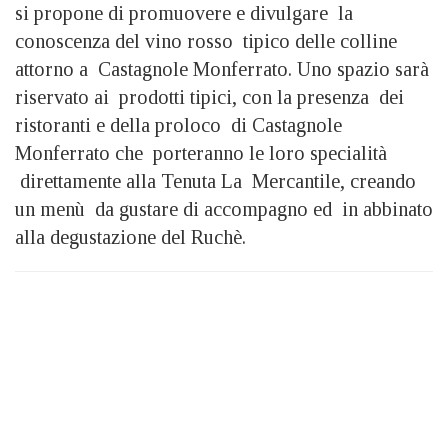
si propone di promuovere e divulgare la
conoscenza del vino rosso tipico delle colline
attorno a Castagnole Monferrato. Uno spazio sarà
riservato ai prodotti tipici, con la presenza dei
ristoranti e della proloco di Castagnole
Monferrato che porteranno le loro specialità
direttamente alla Tenuta La Mercantile, creando
un menù da gustare di accompagno ed in abbinato
alla degustazione del Ruchè.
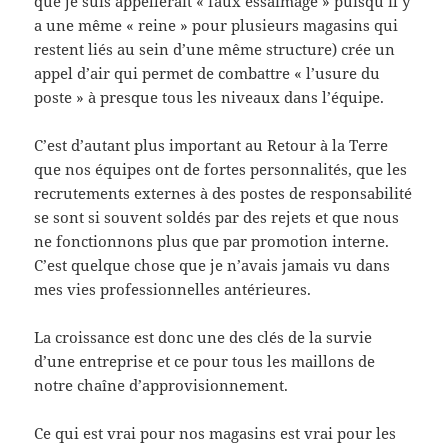
que je suis appellerait « faux essaimage » puisqu’il y
a une même « reine » pour plusieurs magasins qui
restent liés au sein d’une même structure) crée un
appel d’air qui permet de combattre « l’usure du
poste » à presque tous les niveaux dans l’équipe.
C’est d’autant plus important au Retour à la Terre
que nos équipes ont de fortes personnalités, que les
recrutements externes à des postes de responsabilité
se sont si souvent soldés par des rejets et que nous
ne fonctionnons plus que par promotion interne.
C’est quelque chose que je n’avais jamais vu dans
mes vies professionnelles antérieures.
La croissance est donc une des clés de la survie
d’une entreprise et ce pour tous les maillons de
notre chaîne d’approvisionnement.
Ce qui est vrai pour nos magasins est vrai pour les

********

Problem requirements ::
Exact copy, pictures excluded: every line above from the one containing "attorno a Castagnole" to the one containing "plusieurs magasins qui", inclusive, and nothing more.

Task result ::
attorno a Castagnole Monferrato. Uno spazio sarà
riservato ai prodotti tipici, con la presenza dei
ristoranti e della proloco di Castagnole
Monferrato che porteranno le loro specialità
direttamente alla Tenuta La Mercantile, creando
un menù da gustare di accompagno ed in abbinato
alla degustazione del Ruchè.
que je suis appellerait « faux essaimage » puisqu’il y
a une même « reine » pour plusieurs magasins qui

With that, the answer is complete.